▶ _Task directions_
Some entries follow. Reproduce exactly the lines starting at the one with "coffee cup: present [1354,638,1395,666]" and stopping after the one with "coffee cup: present [935,671,1019,779]".

+++ Records shown +++

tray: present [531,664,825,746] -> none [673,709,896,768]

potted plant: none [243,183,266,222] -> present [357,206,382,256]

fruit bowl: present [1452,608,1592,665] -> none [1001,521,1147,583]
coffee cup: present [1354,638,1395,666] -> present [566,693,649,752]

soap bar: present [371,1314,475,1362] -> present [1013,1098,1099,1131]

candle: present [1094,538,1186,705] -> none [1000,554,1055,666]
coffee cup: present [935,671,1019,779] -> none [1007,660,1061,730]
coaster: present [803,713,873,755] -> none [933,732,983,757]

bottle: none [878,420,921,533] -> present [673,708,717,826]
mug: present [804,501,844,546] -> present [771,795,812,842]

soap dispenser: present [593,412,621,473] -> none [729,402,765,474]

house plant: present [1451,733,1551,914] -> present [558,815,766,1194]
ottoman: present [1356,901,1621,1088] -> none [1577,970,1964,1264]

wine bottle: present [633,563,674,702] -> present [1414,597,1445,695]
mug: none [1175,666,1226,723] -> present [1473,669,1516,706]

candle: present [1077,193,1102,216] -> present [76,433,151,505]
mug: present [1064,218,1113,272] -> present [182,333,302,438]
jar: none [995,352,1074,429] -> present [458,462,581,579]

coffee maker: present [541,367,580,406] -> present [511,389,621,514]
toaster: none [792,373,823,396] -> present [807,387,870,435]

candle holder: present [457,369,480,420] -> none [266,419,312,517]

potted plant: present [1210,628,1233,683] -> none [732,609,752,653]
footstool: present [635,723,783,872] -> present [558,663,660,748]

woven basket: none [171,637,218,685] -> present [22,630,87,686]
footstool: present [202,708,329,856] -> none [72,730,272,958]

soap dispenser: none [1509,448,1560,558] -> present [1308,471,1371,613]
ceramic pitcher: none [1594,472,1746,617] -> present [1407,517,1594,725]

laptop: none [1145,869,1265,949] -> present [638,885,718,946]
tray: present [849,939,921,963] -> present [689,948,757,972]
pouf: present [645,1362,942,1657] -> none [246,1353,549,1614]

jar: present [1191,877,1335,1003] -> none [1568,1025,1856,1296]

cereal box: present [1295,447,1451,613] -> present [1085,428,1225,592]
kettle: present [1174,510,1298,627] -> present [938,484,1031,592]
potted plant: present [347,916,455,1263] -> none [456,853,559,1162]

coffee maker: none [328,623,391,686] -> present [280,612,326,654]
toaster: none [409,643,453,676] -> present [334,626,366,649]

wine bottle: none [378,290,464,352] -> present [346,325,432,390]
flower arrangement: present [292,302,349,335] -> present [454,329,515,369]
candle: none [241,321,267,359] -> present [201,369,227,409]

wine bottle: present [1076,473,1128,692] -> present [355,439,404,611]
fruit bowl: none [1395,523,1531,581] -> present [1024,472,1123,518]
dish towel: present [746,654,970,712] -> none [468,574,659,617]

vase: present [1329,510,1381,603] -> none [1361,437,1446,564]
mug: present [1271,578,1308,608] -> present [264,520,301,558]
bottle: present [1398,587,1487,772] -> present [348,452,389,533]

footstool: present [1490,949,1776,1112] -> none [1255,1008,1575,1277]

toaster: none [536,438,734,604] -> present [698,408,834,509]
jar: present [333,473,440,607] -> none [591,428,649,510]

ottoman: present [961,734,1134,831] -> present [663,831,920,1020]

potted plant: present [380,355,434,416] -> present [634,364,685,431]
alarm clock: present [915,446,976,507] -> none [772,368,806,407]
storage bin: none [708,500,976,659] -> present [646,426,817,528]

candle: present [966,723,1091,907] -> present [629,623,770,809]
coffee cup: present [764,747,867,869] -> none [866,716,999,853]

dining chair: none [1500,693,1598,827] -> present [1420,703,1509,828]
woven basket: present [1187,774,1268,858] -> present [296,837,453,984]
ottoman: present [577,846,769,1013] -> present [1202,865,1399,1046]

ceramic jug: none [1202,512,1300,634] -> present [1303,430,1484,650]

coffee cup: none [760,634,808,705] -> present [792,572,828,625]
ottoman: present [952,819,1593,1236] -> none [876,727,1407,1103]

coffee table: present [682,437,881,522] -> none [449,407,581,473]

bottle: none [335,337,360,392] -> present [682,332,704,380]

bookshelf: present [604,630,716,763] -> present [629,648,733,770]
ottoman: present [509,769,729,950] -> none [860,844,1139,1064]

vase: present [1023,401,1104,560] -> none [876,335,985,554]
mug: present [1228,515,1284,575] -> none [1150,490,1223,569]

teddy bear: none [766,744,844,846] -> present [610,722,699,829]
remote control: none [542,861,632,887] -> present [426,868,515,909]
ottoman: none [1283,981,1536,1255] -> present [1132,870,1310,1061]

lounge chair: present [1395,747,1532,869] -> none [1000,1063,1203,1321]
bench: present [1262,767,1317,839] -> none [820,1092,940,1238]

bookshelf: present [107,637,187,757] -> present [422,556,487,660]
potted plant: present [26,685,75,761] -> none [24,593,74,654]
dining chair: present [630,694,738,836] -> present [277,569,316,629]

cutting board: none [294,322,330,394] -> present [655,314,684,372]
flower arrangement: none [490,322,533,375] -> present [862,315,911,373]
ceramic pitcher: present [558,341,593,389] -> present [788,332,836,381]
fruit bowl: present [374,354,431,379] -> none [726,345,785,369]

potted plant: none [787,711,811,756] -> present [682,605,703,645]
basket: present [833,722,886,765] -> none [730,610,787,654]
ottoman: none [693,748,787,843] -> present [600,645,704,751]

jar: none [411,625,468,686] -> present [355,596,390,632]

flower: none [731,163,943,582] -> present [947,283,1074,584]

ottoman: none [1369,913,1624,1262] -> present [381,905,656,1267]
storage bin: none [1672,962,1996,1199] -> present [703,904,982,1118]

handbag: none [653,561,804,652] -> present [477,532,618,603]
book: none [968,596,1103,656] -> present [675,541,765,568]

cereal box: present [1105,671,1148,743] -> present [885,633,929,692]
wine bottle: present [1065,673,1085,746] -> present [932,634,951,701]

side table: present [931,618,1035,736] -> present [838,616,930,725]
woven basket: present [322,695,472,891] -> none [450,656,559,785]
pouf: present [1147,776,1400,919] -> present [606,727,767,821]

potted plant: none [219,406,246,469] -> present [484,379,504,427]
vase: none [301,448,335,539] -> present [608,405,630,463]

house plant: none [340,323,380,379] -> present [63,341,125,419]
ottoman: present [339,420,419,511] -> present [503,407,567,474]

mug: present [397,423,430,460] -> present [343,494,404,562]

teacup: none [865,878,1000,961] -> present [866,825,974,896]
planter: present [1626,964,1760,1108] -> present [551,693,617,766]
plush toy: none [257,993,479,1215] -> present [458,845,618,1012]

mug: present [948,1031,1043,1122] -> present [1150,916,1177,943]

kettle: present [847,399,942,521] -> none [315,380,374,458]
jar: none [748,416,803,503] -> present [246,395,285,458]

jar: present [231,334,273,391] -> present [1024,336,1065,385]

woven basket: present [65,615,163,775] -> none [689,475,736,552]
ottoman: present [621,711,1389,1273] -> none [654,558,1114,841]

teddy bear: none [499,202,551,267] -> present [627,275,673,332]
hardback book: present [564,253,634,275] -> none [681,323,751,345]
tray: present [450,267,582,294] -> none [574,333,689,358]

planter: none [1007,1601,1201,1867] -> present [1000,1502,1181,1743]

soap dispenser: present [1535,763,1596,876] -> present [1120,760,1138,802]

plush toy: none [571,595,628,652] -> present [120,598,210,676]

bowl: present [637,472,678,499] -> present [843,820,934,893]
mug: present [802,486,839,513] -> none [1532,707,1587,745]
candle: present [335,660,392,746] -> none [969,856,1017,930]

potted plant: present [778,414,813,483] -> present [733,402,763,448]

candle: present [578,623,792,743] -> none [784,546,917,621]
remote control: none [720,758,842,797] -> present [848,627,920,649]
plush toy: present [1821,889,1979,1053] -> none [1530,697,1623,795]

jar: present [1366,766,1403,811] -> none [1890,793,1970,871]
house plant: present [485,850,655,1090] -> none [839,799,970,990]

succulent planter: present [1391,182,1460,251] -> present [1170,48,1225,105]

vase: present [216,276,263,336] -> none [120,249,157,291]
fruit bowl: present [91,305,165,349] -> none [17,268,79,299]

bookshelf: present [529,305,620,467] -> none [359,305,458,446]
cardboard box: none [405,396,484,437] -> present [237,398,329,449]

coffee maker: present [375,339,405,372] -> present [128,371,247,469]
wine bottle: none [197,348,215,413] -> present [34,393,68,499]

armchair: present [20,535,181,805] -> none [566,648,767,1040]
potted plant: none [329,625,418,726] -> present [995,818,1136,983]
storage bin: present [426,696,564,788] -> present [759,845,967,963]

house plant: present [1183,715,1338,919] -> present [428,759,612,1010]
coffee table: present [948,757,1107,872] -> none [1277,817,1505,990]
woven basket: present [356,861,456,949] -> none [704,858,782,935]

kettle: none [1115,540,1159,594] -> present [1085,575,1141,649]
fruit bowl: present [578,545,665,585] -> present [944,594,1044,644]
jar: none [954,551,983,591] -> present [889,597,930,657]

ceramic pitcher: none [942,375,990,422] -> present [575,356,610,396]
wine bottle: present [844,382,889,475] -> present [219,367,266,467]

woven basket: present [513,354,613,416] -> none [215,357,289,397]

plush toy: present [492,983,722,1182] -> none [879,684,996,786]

+++

▶ _Worked solution_
coffee cup: present [1354,638,1395,666] -> present [566,693,649,752]

soap bar: present [371,1314,475,1362] -> present [1013,1098,1099,1131]

candle: present [1094,538,1186,705] -> none [1000,554,1055,666]
coffee cup: present [935,671,1019,779] -> none [1007,660,1061,730]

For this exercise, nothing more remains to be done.